Brett Easton Ellis’ thing is never going to be my thing. Vomiting brand names, writing with a mix of flatness and kinetic energy, satirizing culture to the point where there’s no line. Glamorama was trash and the rest of his works have never done much for me.
However, I’ve read a lot lately about New York City in the 80s and what Wall Street was like in that time. I also read an interview by Mary Herron, the director of the movie adaptation of the novel (a movie I love) where she talked about how much she appreciated the book and what she took out of it.
Those combined forces put me in the right frame of mind to finally get to this one.
And dammit, it’s really good. If it wasn’t for Ellis’ vanities, it would be great.
New York City culture in the 80s was all about getting ahead, nowhere more so than on Wall Street. Designer clothes, latest fads, trendy restaurants, etc. It makes perfect sense that Patrick Bateman, literally an empty suit, would find no joy in his pursuits and turn instead to homicide.
Ellis opens with the famous line from Dante’s Inferno: Abandon all hope ye who enter. It’s scrawled on a Chemical Bank, which mirrors the entry way to Hell for Dante and from there, it’s all downhill.
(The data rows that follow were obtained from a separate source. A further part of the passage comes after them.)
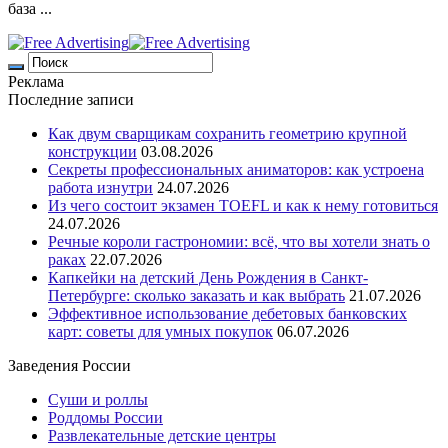
база ...
Реклама
Последние записи
Как двум сварщикам сохранить геометрию крупной
конструкции
03.08.2026
Секреты профессиональных аниматоров: как устроена
работа изнутри
24.07.2026
Из чего состоит экзамен TOEFL и как к нему готовиться
24.07.2026
Речные короли гастрономии: всё, что вы хотели знать о
раках
22.07.2026
Капкейки на детский День Рождения в Санкт-
Петербурге: сколько заказать и как выбрать
21.07.2026
Эффективное использование дебетовых банковских
карт: советы для умных покупок
06.07.2026
Заведения России
Суши и роллы
Роддомы России
Развлекательные детские центры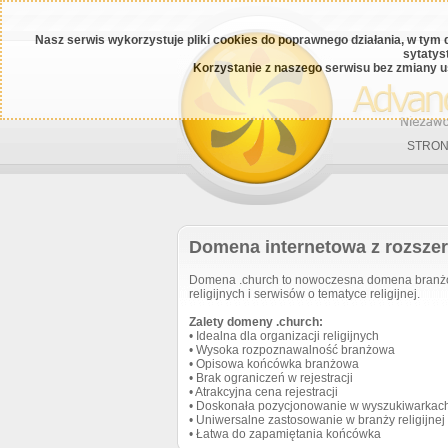
Nasz serwis wykorzystuje pliki cookies do poprawnego działania, w tym 
sytatys
Korzystanie z naszego serwisu bez zmiany u
STRON
Domena internetowa z rozsze
Domena .church to nowoczesna domena branżowa
religijnych i serwisów o tematyce religijnej.
Zalety domeny .church:
• Idealna dla organizacji religijnych
• Wysoka rozpoznawalność branżowa
• Opisowa końcówka branżowa
• Brak ograniczeń w rejestracji
• Atrakcyjna cena rejestracji
• Doskonała pozycjonowanie w wyszukiwarkac
• Uniwersalne zastosowanie w branży religijnej
• Łatwa do zapamiętania końcówka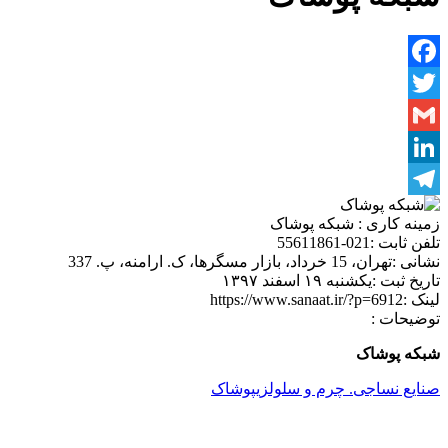
Facebook
Twitter
Gmail
LinkedIn
Telegram
زمینه کاری :
شبکه پوشاک
تلفن ثابت :
021-55611861
نشانی :
تهران، 15 خرداد، بازار مسگرها، ک. ارامنه، پ. 337
تاریخ ثبت :
یکشنبه ۱۹ اسفند ۱۳۹۷
لینک :
https://www.sanaat.ir/?p=6912
توضیحات :
شبکه پوشاک
صنایع نساجی. چرم و سلولزی
پوشاک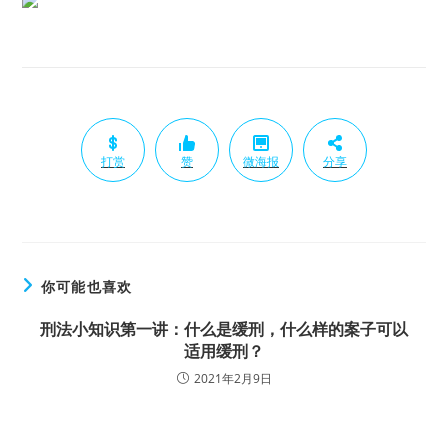
打赏
赞
微海报
分享
你可能也喜欢
刑法小知识第一讲：什么是缓刑，什么样的案子可以
适用缓刑？
2021年2月9日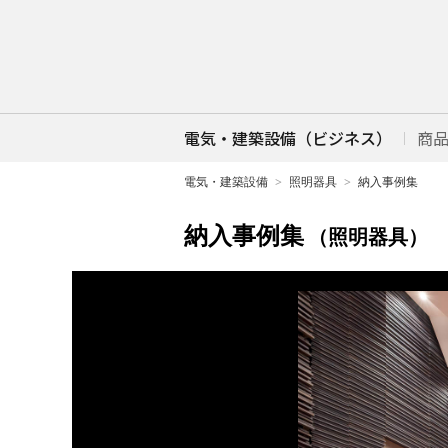
電気・建築設備（ビジネス）
商
電気・建築設備
照明器具
納入事例集
納入事例集
（照明器具）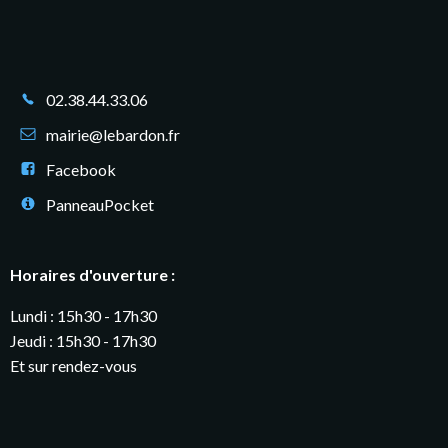
02.38.44.33.06
mairie@lebardon.fr
Facebook
PanneauPocket
Horaires d'ouverture :
Lundi : 15h30 - 17h30
Jeudi : 15h30 - 17h30
Et sur rendez-vous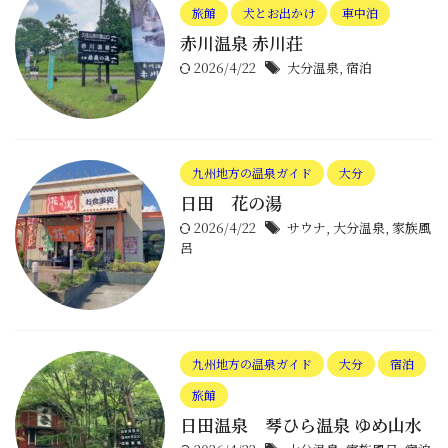
旅館
犬とお出かけ
車中泊
赤川温泉 赤川荘
2026/4/22
大分温泉
,
宿泊
九州地方の温泉ガイド
大分
日田 花の湯
2026/4/22
サウナ
,
大分温泉
,
家族風
呂
九州地方の温泉ガイド
大分
宿泊
旅館
日田温泉 琴ひら温泉 ゆめ山水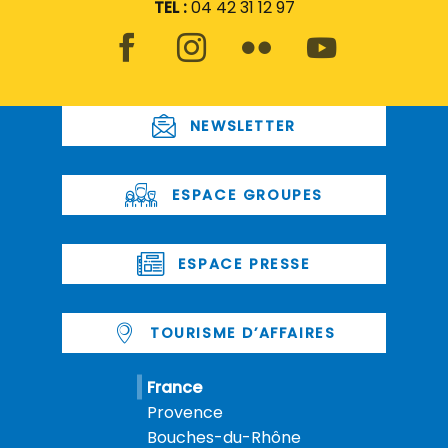
TEL :
04 42 31 12 97
NEWSLETTER
ESPACE GROUPES
ESPACE PRESSE
TOURISME D’AFFAIRES
France
Provence
Bouches-du-Rhône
Bateman is trapped on the island of Manhattan and no amount of money or cultural consumerism or drugs or sex or even murder can get him off. It’s satire in the most effective way because Ellis knows the time and the place. This book could almost be set in the Gotham of Tim Burton’s Batman. The best satire takes reality and just slightly tilts it on its axis. Ellis has the right balance.
Along those lines, Bateman’s worship of Donald Trump is perfect. Who better for such a soulless New York elite to idolize than the Donald himself? I know Ellis has gone off the deep end the last few years writing about race but he accurately pegs the Donald for who he is and who he appeals to. The whole book is Bateman’s Fifth Avenue.
And while I do think the movie is superior and perhaps the best possible way to adapt the story, Ellis does a better job than Mary Herron of chronicling Bateman’s descent into madness.
The only reason it falls short of greatness for me is the graphic descriptions of rape and murder. I don’t think they’re necessary and I confess to skipping over large parts of them. People praise Ellis for his language in depicting them. To me, it’s him wallowing in sadism.
But aside from that, this is a hell of a book, both figuratively and literally. I may even reread it some day. It’s tough to see how someone can do satire more effectively.